Directive - Output every line of text in the material below word for word, omitting the pictures.

=== Section Start ===

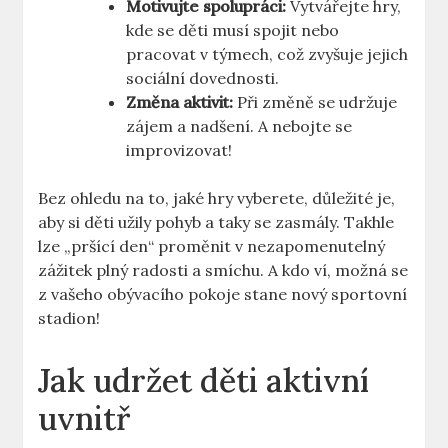
Motivujte spolupráci:
Vytvářejte hry,
kde se děti musí spojit nebo
pracovat v týmech, což zvyšuje jejich
sociální dovednosti.
Změna aktivit:
Při změně se udržuje
zájem a nadšení. A nebojte se
improvizovat!
Bez ohledu na to, jaké hry vyberete, důležité je,
aby si děti užily pohyb a taky se zasmály. Takhle
lze „pršící den“ proměnit v nezapomenutelný
zážitek plný radosti a smíchu. A kdo ví, možná se
z vašeho obývacího pokoje stane nový sportovní
stadion!
Jak udržet děti aktivní
uvnitř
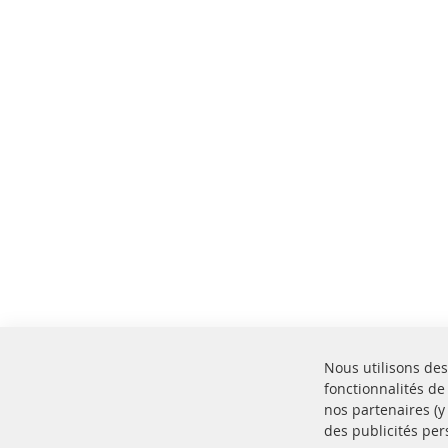
Nous utilisons des
fonctionnalités de
nos partenaires (
des publicités per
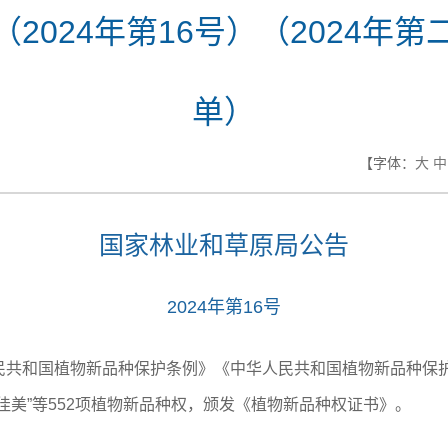
2024年第16号）（2024年
单）
【字体：
大
中
国家林业和草原局公告
2024年第16号
共和国植物新品种保护条例》《中华人民共和国植物新品种保
佳美”等552项植物新品种权，颁发《植物新品种权证书》。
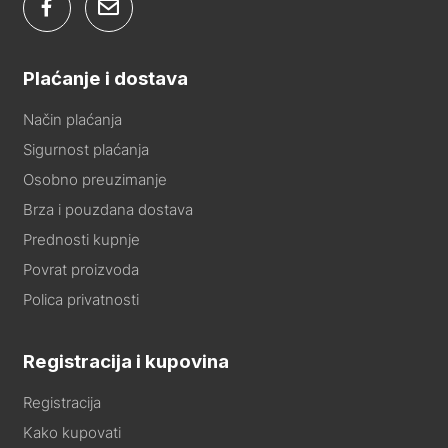
Plaćanje i dostava
Način plaćanja
Sigurnost plaćanja
Osobno preuzimanje
Brza i pouzdana dostava
Prednosti kupnje
Povrat proizvoda
Polica privatnosti
Registracija i kupovina
Registracija
Kako kupovati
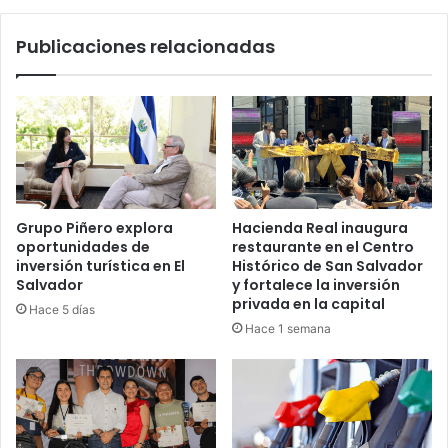
Publicaciones relacionadas
Grupo Piñero explora
Hacienda Real inaugura
oportunidades de
restaurante en el Centro
inversión turística en El
Histórico de San Salvador
Salvador
y fortalece la inversión
privada en la capital
Hace 5 días
Hace 1 semana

=== Section End ===

Solved problem -
Motivujte spolupráci:
Vytvářejte hry,
kde se děti musí spojit nebo
pracovat v týmech, což zvyšuje jejich
sociální dovednosti.
Změna aktivit:
Při změně se udržuje
zájem a nadšení. A nebojte se
improvizovat!
Bez ohledu na to, jaké hry vyberete, důležité je,
aby si děti užily pohyb a taky se zasmály. Takhle
lze „pršící den“ proměnit v nezapomenutelný
zážitek plný radosti a smíchu. A kdo ví, možná se
z vašeho obývacího pokoje stane nový sportovní
stadion!
Jak udržet děti aktivní
uvnitř
Nous utilisons des
fonctionnalités de
nos partenaires (
des publicités per
2024年第16号）（2024年
单）
【字体：
大
中
国家林业和草原局公告
2024年第16号
共和国植物新品种保护条例》《中华人民共和国植物新品种保
佳美”等552项植物新品种权，颁发《植物新品种权证书》。
Plaćanje i dostava
Način plaćanja
Sigurnost plaćanja
Osobno preuzimanje
Brza i pouzdana dostava
Prednosti kupnje
Povrat proizvoda
Polica privatnosti
Registracija i kupovina
Registracija
Kako kupovati
Publicaciones relacionadas
Grupo Piñero explora
Hacienda Real inaugura
oportunidades de
restaurante en el Centro
inversión turística en El
Histórico de San Salvador
Salvador
y fortalece la inversión
privada en la capital
Hace 5 días
Hace 1 semana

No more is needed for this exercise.